● **O QUE SE PEDE**: Prossiga a notícia sobre o socorro ao Banco de Brasília (BRB) a partir da última frase apresentada.

:: TEXTO PARA ANÁLISE ::

Senadores da Comissão de Assuntos Econômicos (CAE) criticaram, nesta terça-feira (9), a falta de informações oficiais sobre a real situação financeira do Banco de Brasília (BRB). As cobranças ocorreram durante audiência pública em Brasília com o presidente do banco, Nelson Antônio de Souza, em meio ao debate sobre um socorro que, segundo ele, exige um empréstimo de R$ 8,8 bilhões.
Parlamentares apontaram como motivo central das críticas a demora na divulgação do balanço financeiro de 2025, que o banco estatal deveria ter apresentado até 31 de março, além da falta de clareza sobre o tamanho do prejuízo decorrente das negociações com o Master, do banqueiro Daniel Vorcaro.
Audiência na CAE expõe cobranças por dados e auditorias
O presidente da comissão, senador Renan Calheiros (MDB-AL), afirmou que ainda não há clareza sobre a dimensão do problema. “Até agora, não sabemos qual o real tamanho do rombo do BRB e quanto roubaram do banco”, disse, ao questionar a homologação do plano sem a publicação do balanço de 2025.
Já o senador Izalci Lucas (PL-DF) afirmou que os termos do acordo homologado pelo Supremo Tribunal Federal (STF) comprometem a governança do Distrito Federal e criticou a ausência de documentos. “Fora que não temos o balanço [financeiro do banco], [resultados das] auditorias, informações. Não tem nada. Só a fala de vossa senhoria”, declarou, dirigindo-se ao presidente do BRB.
Como funciona o acordo para viabilizar o socorro ao BRB
O acordo entre o Governo do Distrito Federal (GDF), a União, o Banco Central (BC) e o BRB permitiu que o GDF faça um empréstimo de R$ 6,6 bilhões junto ao Fundo Garantidor de Crédito (FGC), entidade privada mantida com contribuições obrigatórias de bancos públicos e privados.

:::
:: REGISTROS FORNECIDOS ::

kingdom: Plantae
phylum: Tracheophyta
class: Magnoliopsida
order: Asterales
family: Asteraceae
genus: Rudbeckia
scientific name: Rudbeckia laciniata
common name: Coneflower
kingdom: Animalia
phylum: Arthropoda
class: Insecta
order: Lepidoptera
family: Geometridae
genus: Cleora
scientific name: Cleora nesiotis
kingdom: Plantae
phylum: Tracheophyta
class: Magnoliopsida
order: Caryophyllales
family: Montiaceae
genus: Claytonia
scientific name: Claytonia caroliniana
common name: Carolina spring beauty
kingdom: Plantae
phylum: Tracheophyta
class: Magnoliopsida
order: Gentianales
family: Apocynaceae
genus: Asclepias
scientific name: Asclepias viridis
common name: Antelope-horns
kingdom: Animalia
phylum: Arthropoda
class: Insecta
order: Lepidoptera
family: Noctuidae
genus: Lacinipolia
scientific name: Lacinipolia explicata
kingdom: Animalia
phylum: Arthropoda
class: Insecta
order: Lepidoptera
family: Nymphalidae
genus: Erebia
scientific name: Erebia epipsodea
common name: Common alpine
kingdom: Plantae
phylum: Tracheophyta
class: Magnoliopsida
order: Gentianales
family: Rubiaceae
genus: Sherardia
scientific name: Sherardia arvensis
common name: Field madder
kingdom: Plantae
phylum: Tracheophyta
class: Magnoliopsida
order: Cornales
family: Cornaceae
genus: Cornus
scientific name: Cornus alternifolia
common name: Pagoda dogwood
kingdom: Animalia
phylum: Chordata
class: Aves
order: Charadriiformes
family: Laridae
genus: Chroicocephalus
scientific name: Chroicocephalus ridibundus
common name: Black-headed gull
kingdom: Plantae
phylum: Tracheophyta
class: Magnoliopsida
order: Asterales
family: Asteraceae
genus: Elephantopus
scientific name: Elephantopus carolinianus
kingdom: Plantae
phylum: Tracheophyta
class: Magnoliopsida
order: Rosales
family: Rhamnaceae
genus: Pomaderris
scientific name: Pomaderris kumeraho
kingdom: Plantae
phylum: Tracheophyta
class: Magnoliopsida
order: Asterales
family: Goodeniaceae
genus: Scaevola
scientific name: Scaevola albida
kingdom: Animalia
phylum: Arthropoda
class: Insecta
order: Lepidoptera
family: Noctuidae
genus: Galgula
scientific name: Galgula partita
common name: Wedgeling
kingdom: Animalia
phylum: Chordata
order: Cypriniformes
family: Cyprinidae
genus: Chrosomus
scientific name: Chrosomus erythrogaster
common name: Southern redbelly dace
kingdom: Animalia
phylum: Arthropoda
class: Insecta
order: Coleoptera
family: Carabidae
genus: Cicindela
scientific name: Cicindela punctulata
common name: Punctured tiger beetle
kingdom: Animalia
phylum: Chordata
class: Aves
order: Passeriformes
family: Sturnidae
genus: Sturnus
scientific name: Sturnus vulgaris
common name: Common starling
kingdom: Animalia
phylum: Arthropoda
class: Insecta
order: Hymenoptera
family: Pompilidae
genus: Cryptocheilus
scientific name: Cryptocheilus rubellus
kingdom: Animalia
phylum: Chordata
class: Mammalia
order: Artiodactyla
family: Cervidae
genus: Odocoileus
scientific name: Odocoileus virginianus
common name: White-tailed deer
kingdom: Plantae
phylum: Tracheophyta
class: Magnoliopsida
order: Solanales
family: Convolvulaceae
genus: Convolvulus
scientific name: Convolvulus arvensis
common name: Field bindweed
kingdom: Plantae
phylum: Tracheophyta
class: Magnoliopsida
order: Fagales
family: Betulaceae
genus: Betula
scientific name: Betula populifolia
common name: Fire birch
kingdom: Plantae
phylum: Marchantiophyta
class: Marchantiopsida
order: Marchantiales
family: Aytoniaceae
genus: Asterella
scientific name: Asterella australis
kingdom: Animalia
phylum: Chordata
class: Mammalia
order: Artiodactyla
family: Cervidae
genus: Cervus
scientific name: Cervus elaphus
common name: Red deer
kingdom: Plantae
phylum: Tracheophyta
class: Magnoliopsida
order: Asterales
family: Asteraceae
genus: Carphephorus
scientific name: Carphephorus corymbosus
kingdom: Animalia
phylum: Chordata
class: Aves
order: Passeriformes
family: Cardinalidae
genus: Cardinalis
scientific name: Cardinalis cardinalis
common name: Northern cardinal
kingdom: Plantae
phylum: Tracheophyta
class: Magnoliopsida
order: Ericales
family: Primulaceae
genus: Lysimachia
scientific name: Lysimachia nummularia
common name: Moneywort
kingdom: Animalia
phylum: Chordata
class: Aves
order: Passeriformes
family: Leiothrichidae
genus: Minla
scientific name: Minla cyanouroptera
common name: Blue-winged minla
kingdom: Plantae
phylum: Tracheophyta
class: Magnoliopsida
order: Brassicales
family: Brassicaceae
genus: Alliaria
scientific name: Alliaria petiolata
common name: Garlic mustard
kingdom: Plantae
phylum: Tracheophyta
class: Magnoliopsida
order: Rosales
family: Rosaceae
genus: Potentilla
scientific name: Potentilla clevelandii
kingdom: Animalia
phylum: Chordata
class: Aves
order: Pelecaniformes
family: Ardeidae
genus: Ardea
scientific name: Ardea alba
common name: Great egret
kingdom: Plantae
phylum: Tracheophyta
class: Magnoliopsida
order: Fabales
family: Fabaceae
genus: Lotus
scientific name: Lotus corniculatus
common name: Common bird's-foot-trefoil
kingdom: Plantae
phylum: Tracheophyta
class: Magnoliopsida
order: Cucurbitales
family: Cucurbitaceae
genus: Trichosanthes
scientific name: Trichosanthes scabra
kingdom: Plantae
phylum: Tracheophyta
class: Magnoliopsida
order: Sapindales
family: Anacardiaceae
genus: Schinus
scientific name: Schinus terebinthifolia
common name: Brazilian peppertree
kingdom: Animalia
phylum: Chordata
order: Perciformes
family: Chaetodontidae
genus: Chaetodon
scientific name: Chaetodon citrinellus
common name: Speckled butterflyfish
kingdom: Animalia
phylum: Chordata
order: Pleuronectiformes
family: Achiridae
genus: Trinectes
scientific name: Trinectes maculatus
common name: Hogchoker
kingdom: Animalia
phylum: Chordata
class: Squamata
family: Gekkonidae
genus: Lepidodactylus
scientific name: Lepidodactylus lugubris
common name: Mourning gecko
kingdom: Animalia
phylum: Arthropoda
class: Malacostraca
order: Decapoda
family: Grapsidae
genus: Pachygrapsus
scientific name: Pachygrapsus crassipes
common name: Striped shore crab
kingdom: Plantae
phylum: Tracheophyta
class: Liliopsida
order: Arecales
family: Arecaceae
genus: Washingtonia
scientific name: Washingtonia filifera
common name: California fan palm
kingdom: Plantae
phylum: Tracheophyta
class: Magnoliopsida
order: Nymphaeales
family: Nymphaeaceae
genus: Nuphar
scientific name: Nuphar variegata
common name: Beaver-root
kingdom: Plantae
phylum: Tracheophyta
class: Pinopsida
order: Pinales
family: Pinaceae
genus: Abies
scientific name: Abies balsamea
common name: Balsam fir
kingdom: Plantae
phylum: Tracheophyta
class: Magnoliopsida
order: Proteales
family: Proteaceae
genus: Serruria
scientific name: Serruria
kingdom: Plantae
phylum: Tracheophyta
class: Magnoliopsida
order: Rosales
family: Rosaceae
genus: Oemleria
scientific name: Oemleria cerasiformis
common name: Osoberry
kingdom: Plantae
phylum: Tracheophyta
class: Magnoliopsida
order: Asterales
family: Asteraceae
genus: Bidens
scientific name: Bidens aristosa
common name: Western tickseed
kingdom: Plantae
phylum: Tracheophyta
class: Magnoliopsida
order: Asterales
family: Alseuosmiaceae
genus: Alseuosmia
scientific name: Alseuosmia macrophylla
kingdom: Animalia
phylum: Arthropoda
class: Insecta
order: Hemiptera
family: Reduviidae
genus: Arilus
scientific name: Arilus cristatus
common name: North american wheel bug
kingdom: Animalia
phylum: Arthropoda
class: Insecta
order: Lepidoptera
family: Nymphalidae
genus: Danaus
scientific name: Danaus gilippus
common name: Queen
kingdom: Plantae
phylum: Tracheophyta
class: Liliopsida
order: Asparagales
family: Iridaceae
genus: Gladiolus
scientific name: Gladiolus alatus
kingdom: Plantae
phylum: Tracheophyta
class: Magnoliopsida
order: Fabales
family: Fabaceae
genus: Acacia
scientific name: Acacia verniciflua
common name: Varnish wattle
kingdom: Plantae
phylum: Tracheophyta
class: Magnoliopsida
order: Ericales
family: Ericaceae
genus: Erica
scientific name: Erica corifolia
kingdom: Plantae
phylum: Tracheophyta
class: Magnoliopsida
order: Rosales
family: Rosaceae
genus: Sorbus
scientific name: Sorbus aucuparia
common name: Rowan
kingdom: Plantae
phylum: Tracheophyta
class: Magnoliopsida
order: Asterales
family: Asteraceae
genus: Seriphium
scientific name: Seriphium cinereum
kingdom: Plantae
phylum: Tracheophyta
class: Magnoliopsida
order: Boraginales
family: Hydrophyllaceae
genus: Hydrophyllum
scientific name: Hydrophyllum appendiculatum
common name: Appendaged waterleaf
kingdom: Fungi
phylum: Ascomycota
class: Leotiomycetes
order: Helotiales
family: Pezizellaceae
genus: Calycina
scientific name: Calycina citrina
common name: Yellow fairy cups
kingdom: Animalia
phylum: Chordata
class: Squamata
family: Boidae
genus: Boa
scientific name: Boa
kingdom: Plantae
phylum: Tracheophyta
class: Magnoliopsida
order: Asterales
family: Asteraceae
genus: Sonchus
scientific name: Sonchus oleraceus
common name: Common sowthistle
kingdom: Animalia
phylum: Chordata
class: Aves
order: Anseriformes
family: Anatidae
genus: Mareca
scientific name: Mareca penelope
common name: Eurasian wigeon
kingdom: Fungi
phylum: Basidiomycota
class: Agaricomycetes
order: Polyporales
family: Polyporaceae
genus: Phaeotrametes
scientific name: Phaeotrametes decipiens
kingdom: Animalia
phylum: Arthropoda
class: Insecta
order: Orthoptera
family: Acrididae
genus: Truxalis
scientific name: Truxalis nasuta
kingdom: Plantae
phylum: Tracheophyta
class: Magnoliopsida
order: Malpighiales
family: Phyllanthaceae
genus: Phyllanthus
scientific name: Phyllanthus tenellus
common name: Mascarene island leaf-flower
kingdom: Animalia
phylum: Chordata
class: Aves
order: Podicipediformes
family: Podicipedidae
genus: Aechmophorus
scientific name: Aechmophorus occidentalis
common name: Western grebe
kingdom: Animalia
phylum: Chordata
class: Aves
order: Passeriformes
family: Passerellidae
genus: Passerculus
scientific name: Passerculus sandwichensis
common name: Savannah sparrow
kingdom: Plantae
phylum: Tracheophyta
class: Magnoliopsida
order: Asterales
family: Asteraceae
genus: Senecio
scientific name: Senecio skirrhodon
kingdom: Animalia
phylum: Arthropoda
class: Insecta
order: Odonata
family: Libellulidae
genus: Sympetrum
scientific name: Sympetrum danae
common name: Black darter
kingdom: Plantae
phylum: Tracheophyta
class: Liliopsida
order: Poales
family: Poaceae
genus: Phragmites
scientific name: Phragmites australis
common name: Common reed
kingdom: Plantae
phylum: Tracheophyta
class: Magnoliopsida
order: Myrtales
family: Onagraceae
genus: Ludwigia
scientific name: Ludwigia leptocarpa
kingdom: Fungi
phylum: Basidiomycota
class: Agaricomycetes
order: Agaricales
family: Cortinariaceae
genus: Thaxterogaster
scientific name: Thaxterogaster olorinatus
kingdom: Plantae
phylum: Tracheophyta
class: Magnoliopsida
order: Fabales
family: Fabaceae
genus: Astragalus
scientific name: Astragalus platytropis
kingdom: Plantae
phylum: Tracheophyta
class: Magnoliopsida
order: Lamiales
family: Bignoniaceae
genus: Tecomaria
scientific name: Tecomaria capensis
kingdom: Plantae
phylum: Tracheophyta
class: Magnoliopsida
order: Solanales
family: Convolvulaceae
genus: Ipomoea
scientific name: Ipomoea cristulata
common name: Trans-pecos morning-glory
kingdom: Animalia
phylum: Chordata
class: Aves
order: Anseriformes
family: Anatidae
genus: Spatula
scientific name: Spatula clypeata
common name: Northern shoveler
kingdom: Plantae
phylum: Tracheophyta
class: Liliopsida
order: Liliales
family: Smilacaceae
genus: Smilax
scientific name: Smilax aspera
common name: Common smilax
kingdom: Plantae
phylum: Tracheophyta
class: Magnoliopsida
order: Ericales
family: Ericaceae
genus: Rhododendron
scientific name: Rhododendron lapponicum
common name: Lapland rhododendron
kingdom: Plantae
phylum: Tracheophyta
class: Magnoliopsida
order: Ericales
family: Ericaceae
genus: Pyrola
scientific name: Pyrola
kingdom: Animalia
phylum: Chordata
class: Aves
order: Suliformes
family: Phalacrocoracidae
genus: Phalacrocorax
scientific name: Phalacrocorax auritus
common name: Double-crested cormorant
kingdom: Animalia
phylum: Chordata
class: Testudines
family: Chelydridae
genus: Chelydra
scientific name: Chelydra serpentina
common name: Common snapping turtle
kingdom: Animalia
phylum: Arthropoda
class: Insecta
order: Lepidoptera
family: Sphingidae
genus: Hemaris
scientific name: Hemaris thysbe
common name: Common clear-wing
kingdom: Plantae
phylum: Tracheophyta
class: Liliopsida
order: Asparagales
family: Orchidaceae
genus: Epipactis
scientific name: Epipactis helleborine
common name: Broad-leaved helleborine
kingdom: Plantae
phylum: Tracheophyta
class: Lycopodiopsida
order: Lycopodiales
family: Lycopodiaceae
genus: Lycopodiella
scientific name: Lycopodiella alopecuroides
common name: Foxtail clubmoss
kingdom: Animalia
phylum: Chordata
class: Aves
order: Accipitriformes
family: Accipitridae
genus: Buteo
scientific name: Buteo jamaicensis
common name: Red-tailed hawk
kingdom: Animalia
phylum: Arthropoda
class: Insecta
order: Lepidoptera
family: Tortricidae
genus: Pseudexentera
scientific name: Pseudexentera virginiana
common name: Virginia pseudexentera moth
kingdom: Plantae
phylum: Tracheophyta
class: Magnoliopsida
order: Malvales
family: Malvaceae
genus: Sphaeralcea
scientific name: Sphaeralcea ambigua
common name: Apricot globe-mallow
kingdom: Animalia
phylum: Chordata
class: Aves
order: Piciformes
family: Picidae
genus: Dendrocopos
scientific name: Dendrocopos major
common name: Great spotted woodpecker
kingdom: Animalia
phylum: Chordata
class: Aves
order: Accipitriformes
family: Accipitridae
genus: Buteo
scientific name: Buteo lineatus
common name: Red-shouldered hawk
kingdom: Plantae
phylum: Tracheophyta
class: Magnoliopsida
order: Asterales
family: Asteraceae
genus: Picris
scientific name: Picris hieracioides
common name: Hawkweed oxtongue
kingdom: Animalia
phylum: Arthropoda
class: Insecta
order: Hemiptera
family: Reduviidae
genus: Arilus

:::

● **RESULTADO DA TAREFA**:
A operação contará com garantia de fiança oferecida por sindicato de bancos e contragarantia vinculada às verbas do Fundo de Participação dos Estados e do Distrito Federal (FPE) e do Fundo de Participação dos Municípios (FPM), sem aval da União.
Com a medida, o GDF se compromete a implementar medidas legais para controlar despesas públicas. Segundo senadores, isso inclui a não realização de novos concursos públicos e a não concessão de reajustes salariais para servidores, entre outras ações de ajuste fiscal.
De acordo com o STF, eventuais recursos que o Distrito Federal receber por via judicial ou por acordos relacionados a prejuízos sofridos pelo BRB deverão ser prioritariamente destinados ao pagamento do empréstimo.
Embora o acordo tenha sido homologado pelo STF no fim de maio, sua execução depende de aprovação, pela Câmara Legislativa do Distrito Federal, do projeto de lei encaminhado pelo Executivo distrital.
R$ 2,2 bilhões via securitização e participação do BTG Pactual
Segundo Nelson Antônio de Souza, os outros R$ 2,2 bilhões necessários virão da securitização da dívida do GDF, por meio de uma operação financeira estruturada com participação do BTG Pactual. Na primeira etapa, em 25 de maio, a operação captou R$ 1,17 bilhão para o banco estatal.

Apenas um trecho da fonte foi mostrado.